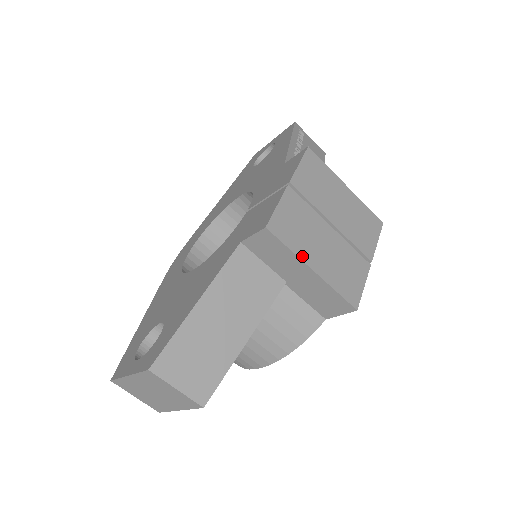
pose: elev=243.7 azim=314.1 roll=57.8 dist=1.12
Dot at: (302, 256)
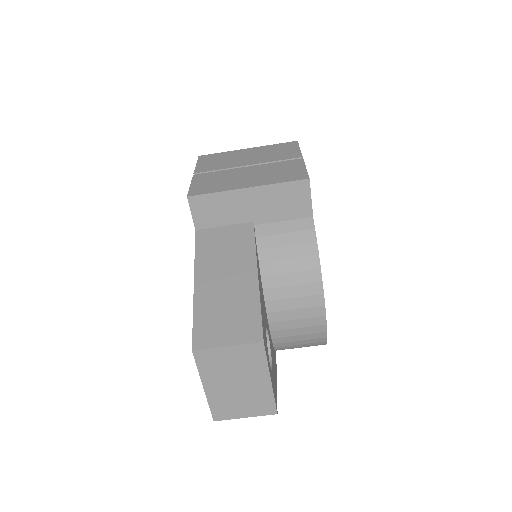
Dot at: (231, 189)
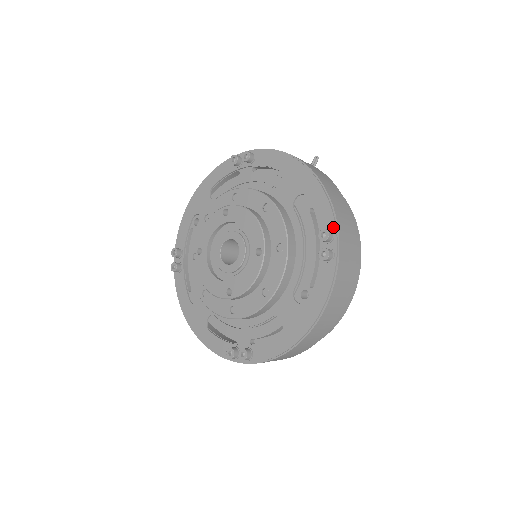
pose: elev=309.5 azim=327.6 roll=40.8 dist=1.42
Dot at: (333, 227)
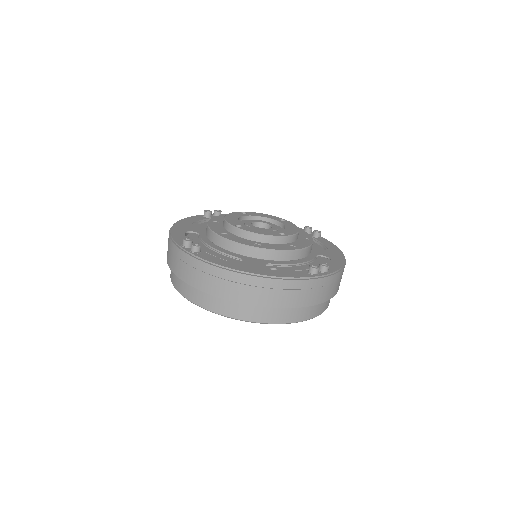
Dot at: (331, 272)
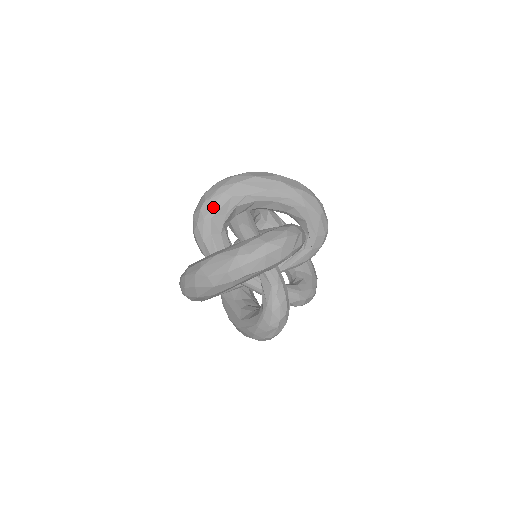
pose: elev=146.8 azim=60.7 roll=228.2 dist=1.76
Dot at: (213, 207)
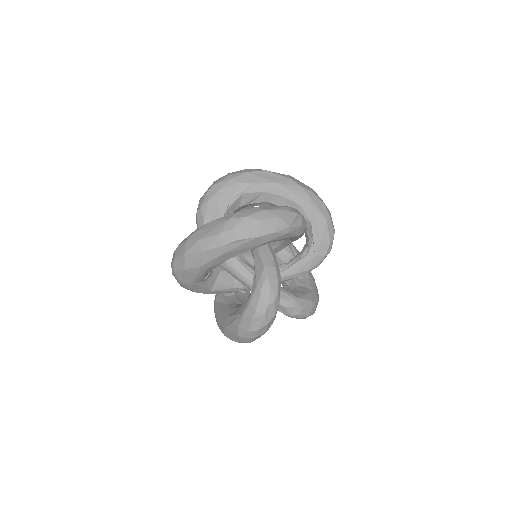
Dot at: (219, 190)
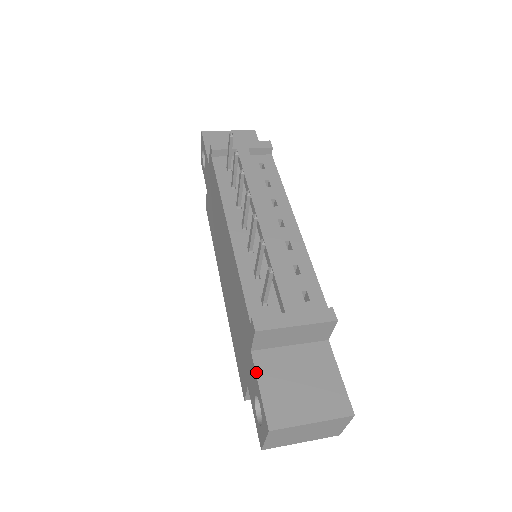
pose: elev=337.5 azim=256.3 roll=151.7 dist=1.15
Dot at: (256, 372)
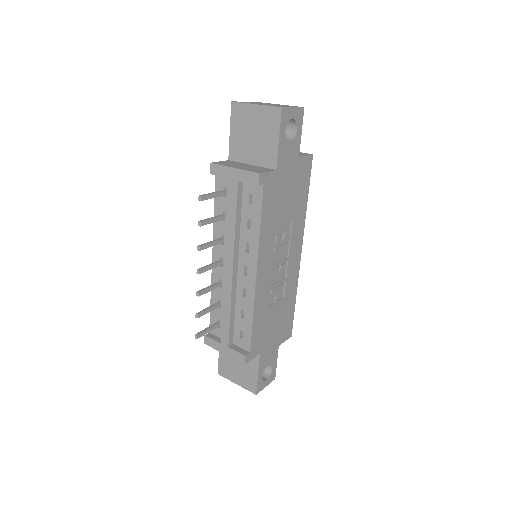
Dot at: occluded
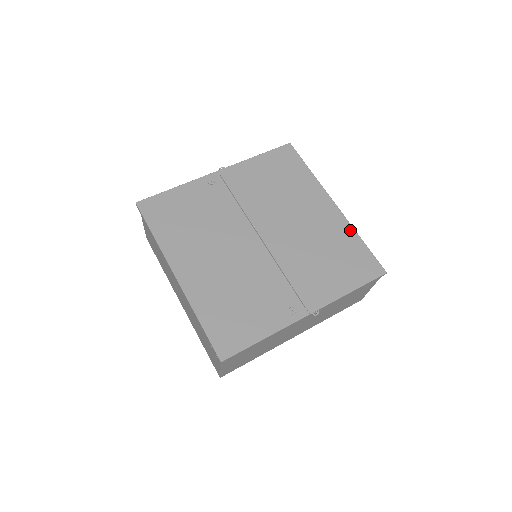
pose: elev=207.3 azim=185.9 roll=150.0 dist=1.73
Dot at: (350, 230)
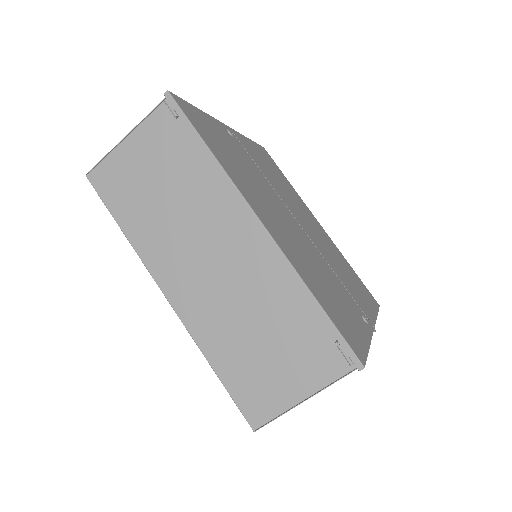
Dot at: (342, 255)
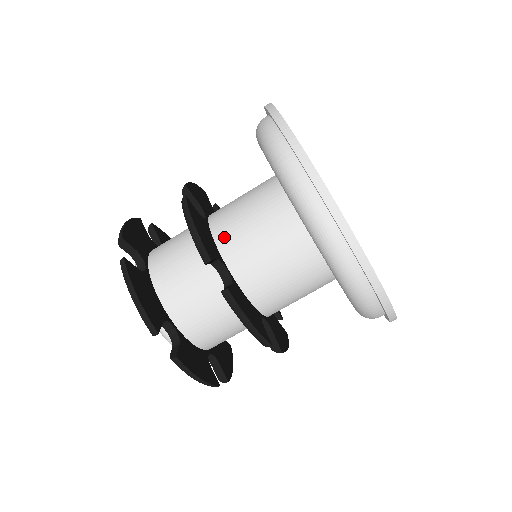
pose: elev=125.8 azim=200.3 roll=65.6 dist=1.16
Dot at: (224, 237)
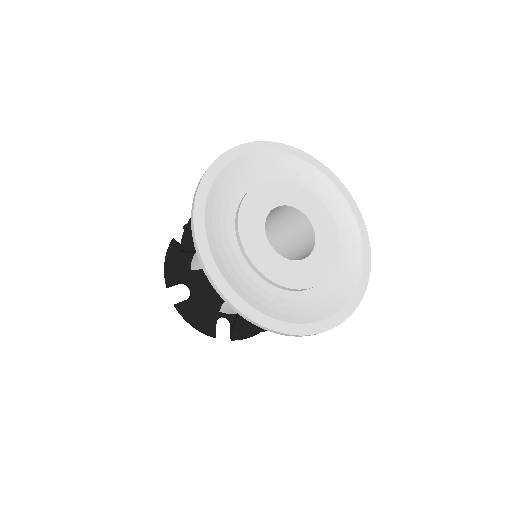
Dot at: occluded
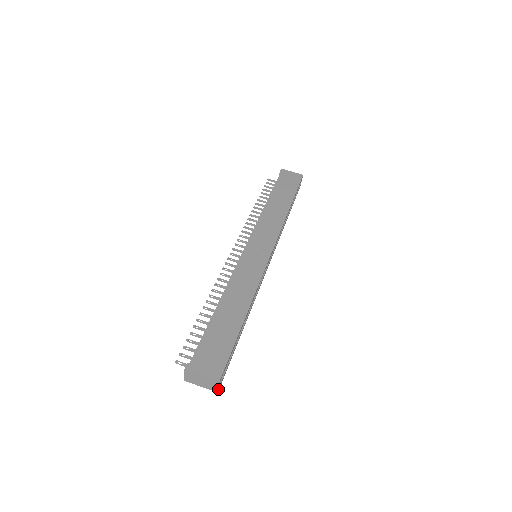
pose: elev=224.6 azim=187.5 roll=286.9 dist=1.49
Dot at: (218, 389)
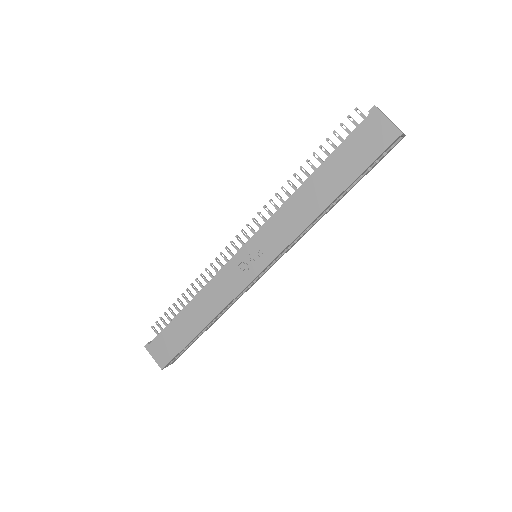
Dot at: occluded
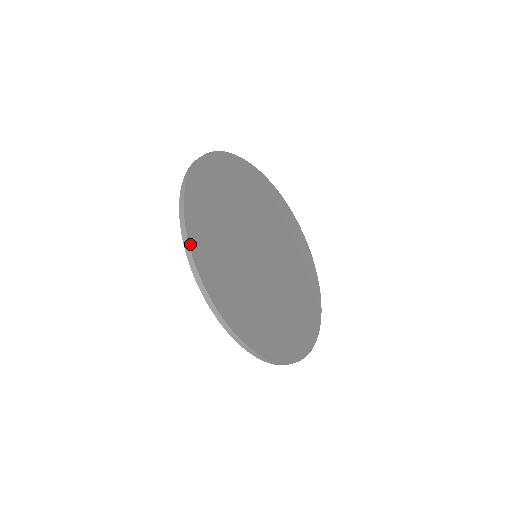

..........

Rewrite the data above as a JSON list of strings, one string per line, skipping blank lines. Leave out the pictures.

◆ **Completed exercise**:
[
  "pose: elev=243.7 azim=314.1 roll=57.8 dist=1.12",
  "Dot at: (302, 256)",
  "Dot at: (231, 189)",
  "pose: elev=309.5 azim=327.6 roll=40.8 dist=1.42",
  "Dot at: (333, 227)",
  "Dot at: (331, 272)",
  "pose: elev=146.8 azim=60.7 roll=228.2 dist=1.76",
  "Dot at: (213, 207)",
  "Dot at: (219, 190)",
  "pose: elev=337.5 azim=256.3 roll=151.7 dist=1.15",
  "Dot at: (256, 372)",
  "Dot at: occluded",
  "pose: elev=207.3 azim=185.9 roll=150.0 dist=1.73",
  "Dot at: (350, 230)",
  "Dot at: (342, 255)",
  "pose: elev=125.8 azim=200.3 roll=65.6 dist=1.16",
  "Dot at: (224, 237)",
  "Dot at: occluded",
  "pose: elev=224.6 azim=187.5 roll=286.9 dist=1.49",
  "Dot at: (218, 389)",
  "Dot at: occluded"
]